SOURCE INFORMATION

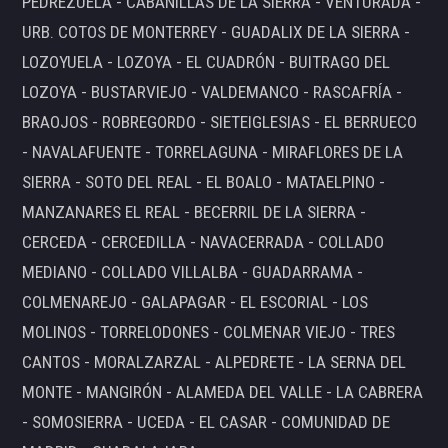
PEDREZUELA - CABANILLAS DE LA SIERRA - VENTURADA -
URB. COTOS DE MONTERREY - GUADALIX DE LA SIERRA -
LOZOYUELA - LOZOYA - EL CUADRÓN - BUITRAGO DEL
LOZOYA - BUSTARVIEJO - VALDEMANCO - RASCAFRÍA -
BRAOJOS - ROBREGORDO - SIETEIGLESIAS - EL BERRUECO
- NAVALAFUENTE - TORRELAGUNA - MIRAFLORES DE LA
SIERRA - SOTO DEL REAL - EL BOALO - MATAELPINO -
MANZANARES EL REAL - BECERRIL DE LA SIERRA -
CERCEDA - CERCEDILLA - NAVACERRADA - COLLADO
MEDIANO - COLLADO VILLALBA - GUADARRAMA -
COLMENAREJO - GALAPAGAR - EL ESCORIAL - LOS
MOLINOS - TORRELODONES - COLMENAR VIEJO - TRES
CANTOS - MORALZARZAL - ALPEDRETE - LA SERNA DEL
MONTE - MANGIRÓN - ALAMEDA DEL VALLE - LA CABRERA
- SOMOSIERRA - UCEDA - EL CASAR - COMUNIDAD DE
...
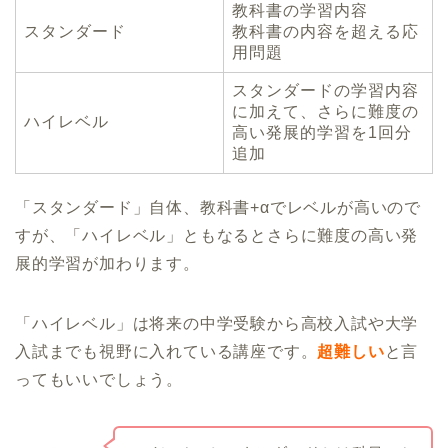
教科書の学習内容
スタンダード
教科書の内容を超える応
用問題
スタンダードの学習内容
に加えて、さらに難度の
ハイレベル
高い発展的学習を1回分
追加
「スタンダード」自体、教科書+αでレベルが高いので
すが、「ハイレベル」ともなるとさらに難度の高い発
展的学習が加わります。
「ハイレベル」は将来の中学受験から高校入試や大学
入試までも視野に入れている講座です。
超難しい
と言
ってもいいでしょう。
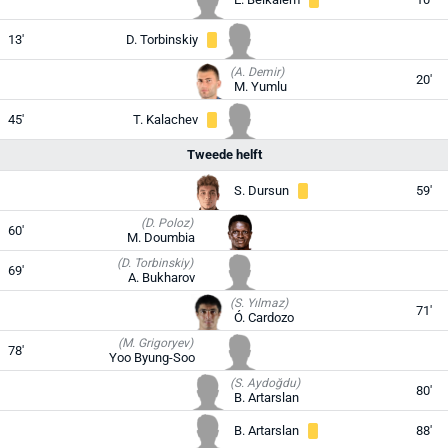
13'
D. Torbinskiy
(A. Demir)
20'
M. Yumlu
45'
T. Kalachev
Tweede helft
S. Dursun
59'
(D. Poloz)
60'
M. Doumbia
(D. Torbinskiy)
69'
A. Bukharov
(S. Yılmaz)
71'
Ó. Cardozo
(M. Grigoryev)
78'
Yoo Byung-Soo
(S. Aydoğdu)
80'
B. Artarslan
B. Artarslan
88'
---
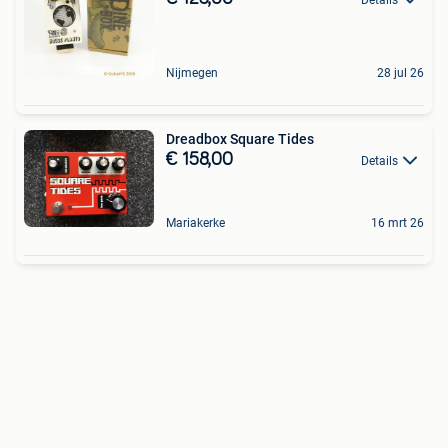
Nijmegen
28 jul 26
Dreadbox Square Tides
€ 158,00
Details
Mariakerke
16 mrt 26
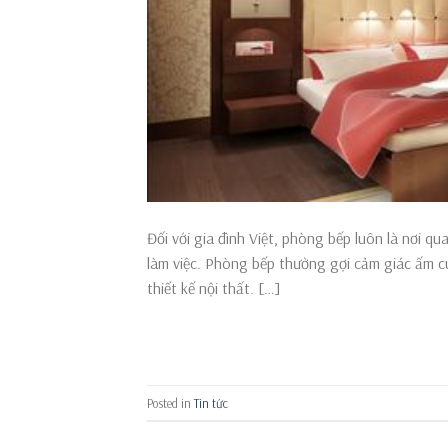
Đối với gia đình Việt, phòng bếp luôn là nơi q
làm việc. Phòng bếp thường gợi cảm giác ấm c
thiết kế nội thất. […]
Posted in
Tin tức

JOB
Beginning with the line containing "SIERRA - SOTO" and ending with the line containing "- SOMOSIERRA - UCEDA", extract those lines exactly from the listing above, and only those.

WRITTEN ANSWER
SIERRA - SOTO DEL REAL - EL BOALO - MATAELPINO -
MANZANARES EL REAL - BECERRIL DE LA SIERRA -
CERCEDA - CERCEDILLA - NAVACERRADA - COLLADO
MEDIANO - COLLADO VILLALBA - GUADARRAMA -
COLMENAREJO - GALAPAGAR - EL ESCORIAL - LOS
MOLINOS - TORRELODONES - COLMENAR VIEJO - TRES
CANTOS - MORALZARZAL - ALPEDRETE - LA SERNA DEL
MONTE - MANGIRÓN - ALAMEDA DEL VALLE - LA CABRERA
- SOMOSIERRA - UCEDA - EL CASAR - COMUNIDAD DE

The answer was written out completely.